Records from a data source:
◆ ◆ ◆ ◆ ◆
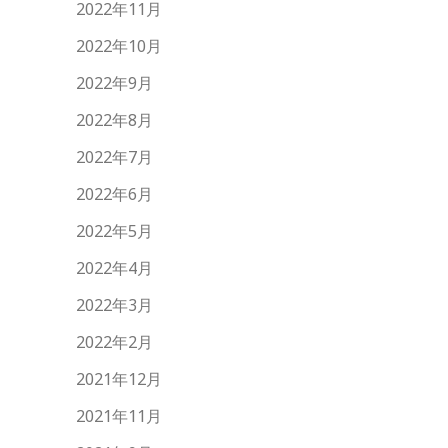
2022年11月
2022年10月
2022年9月
2022年8月
2022年7月
2022年6月
2022年5月
2022年4月
2022年3月
2022年2月
2021年12月
2021年11月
◆ ◆ ◆ ◆ ◆
Work to be completed =
All the data above is to be transcribed exactly, with no pictures included.

Solved exercise =
2022年11月
2022年10月
2022年9月
2022年8月
2022年7月
2022年6月
2022年5月
2022年4月
2022年3月
2022年2月
2021年12月
2021年11月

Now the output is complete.